§ **Supplied records**
<<<<
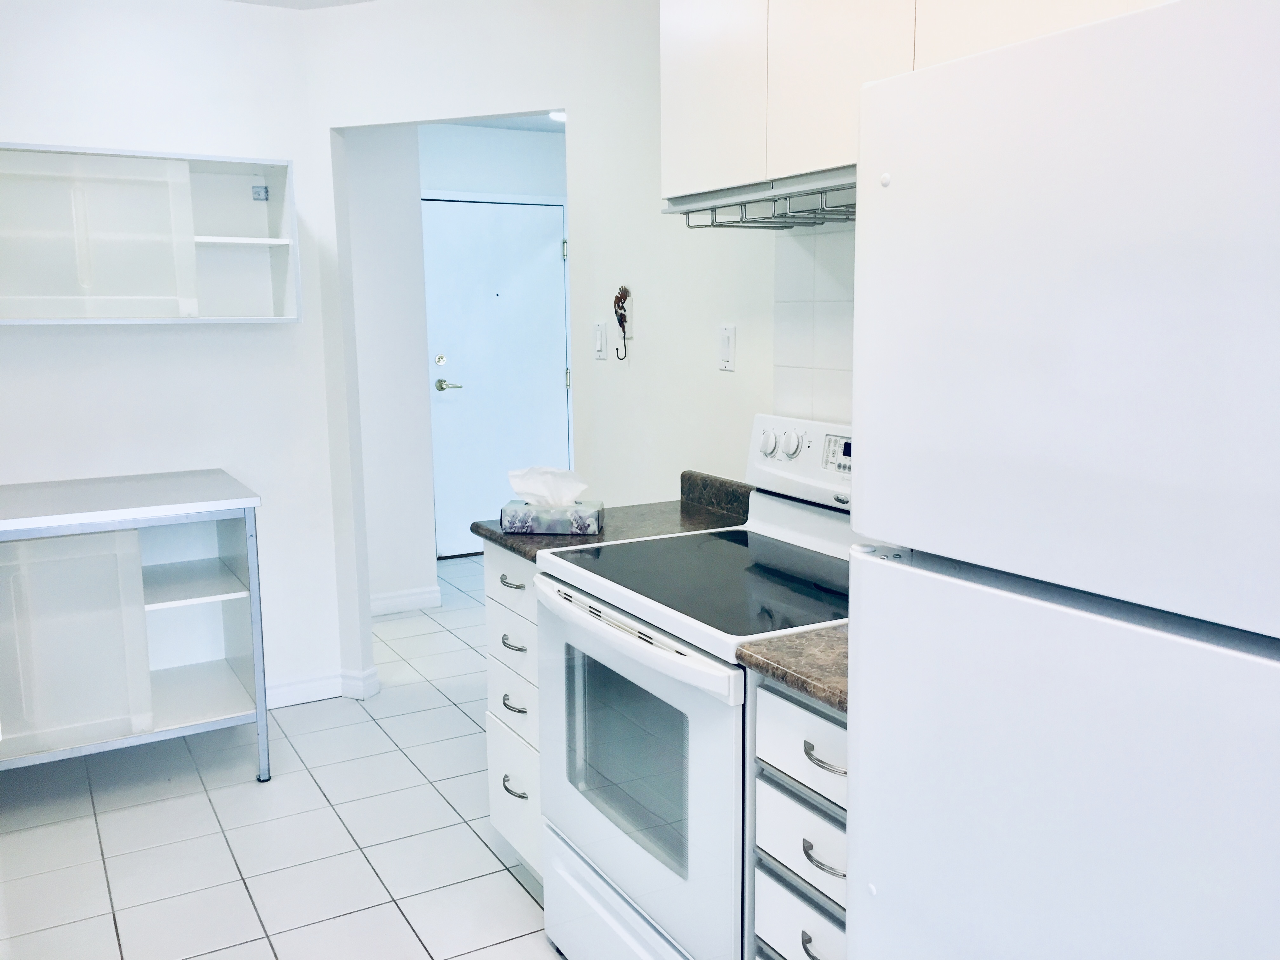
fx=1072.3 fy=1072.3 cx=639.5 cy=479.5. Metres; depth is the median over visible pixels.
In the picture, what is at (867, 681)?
refrigerator
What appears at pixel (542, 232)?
entry door
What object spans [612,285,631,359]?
hook
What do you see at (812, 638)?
countertop
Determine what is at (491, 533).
countertop
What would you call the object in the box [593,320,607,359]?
light switch
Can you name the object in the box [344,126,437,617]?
hallway wall
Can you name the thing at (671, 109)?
upper cabinet
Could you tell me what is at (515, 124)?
hallway ceiling
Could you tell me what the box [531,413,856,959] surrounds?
electric range
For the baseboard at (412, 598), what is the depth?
5.18 m
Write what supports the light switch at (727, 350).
attached to the kitchen wall at (573, 100)
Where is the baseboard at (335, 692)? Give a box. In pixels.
[266,666,379,708]
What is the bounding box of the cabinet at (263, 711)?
[0,469,270,783]
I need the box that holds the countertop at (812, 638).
[735,624,850,714]
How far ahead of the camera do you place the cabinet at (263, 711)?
3.14 m
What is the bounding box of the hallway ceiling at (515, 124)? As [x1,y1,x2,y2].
[439,111,567,133]
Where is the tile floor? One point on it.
(144, 808)
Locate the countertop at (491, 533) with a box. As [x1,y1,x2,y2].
[471,469,753,560]
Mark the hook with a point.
(621, 321)
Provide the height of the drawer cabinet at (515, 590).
0.872 m
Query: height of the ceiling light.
0.061 m
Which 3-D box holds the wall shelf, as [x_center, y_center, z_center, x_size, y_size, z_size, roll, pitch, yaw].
[-1.683,-0.749,3.370,1.165,0.524,0.319,-6,10,-29]
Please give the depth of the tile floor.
2.96 m
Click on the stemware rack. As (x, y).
(775, 200)
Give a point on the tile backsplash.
(812, 316)
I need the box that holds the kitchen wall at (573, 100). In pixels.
[294,0,856,693]
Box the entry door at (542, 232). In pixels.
[421,196,572,553]
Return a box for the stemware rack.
[661,167,855,229]
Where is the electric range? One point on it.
(626, 598)
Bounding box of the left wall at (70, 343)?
[0,0,348,714]
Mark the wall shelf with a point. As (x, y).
(255, 240)
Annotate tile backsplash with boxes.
[773,223,856,425]
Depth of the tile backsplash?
2.43 m
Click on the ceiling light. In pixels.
(560, 116)
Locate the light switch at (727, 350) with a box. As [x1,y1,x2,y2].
[718,323,736,371]
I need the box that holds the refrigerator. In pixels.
[845,0,1279,959]
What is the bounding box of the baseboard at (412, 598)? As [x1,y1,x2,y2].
[368,584,443,615]
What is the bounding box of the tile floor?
[0,555,568,959]
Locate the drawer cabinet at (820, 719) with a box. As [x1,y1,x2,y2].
[748,672,850,959]
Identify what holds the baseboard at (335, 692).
attached to the left wall at (70, 343)
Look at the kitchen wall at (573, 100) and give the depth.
3.36 m
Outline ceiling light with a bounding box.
[547,109,566,122]
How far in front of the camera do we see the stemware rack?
2.14 m
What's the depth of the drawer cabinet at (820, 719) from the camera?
1.64 m
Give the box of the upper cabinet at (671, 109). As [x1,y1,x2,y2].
[658,0,1160,206]
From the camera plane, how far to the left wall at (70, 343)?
3.60 m
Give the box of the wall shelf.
[0,141,303,325]
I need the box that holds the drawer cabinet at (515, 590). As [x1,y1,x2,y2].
[483,544,544,883]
>>>>
§ **What to work on**
In the copy, include every record exactly and no pictures at all.

§ **Answer section**
fx=1072.3 fy=1072.3 cx=639.5 cy=479.5. Metres; depth is the median over visible pixels.
In the picture, what is at (867, 681)?
refrigerator
What appears at pixel (542, 232)?
entry door
What object spans [612,285,631,359]?
hook
What do you see at (812, 638)?
countertop
Determine what is at (491, 533).
countertop
What would you call the object in the box [593,320,607,359]?
light switch
Can you name the object in the box [344,126,437,617]?
hallway wall
Can you name the thing at (671, 109)?
upper cabinet
Could you tell me what is at (515, 124)?
hallway ceiling
Could you tell me what the box [531,413,856,959] surrounds?
electric range
For the baseboard at (412, 598), what is the depth?
5.18 m
Write what supports the light switch at (727, 350).
attached to the kitchen wall at (573, 100)
Where is the baseboard at (335, 692)? Give a box. In pixels.
[266,666,379,708]
What is the bounding box of the cabinet at (263, 711)?
[0,469,270,783]
I need the box that holds the countertop at (812, 638).
[735,624,850,714]
How far ahead of the camera do you place the cabinet at (263, 711)?
3.14 m
What is the bounding box of the hallway ceiling at (515, 124)? As [x1,y1,x2,y2].
[439,111,567,133]
Where is the tile floor? One point on it.
(144, 808)
Locate the countertop at (491, 533) with a box. As [x1,y1,x2,y2].
[471,469,753,560]
Mark the hook with a point.
(621, 321)
Provide the height of the drawer cabinet at (515, 590).
0.872 m
Query: height of the ceiling light.
0.061 m
Which 3-D box holds the wall shelf, as [x_center, y_center, z_center, x_size, y_size, z_size, roll, pitch, yaw].
[-1.683,-0.749,3.370,1.165,0.524,0.319,-6,10,-29]
Please give the depth of the tile floor.
2.96 m
Click on the stemware rack. As (x, y).
(775, 200)
Give a point on the tile backsplash.
(812, 316)
I need the box that holds the kitchen wall at (573, 100). In pixels.
[294,0,856,693]
Box the entry door at (542, 232). In pixels.
[421,196,572,553]
Return a box for the stemware rack.
[661,167,855,229]
Where is the electric range? One point on it.
(626, 598)
Bounding box of the left wall at (70, 343)?
[0,0,348,714]
Mark the wall shelf with a point. As (x, y).
(255, 240)
Annotate tile backsplash with boxes.
[773,223,856,425]
Depth of the tile backsplash?
2.43 m
Click on the ceiling light. In pixels.
(560, 116)
Locate the light switch at (727, 350) with a box. As [x1,y1,x2,y2].
[718,323,736,371]
I need the box that holds the refrigerator. In pixels.
[845,0,1279,959]
What is the bounding box of the baseboard at (412, 598)? As [x1,y1,x2,y2].
[368,584,443,615]
What is the bounding box of the tile floor?
[0,555,568,959]
Locate the drawer cabinet at (820, 719) with a box. As [x1,y1,x2,y2].
[748,672,850,959]
Identify what holds the baseboard at (335, 692).
attached to the left wall at (70, 343)
Look at the kitchen wall at (573, 100) and give the depth.
3.36 m
Outline ceiling light with a bounding box.
[547,109,566,122]
How far in front of the camera do we see the stemware rack?
2.14 m
What's the depth of the drawer cabinet at (820, 719) from the camera?
1.64 m
Give the box of the upper cabinet at (671, 109). As [x1,y1,x2,y2].
[658,0,1160,206]
From the camera plane, how far to the left wall at (70, 343)?
3.60 m
Give the box of the wall shelf.
[0,141,303,325]
I need the box that holds the drawer cabinet at (515, 590). As [x1,y1,x2,y2].
[483,544,544,883]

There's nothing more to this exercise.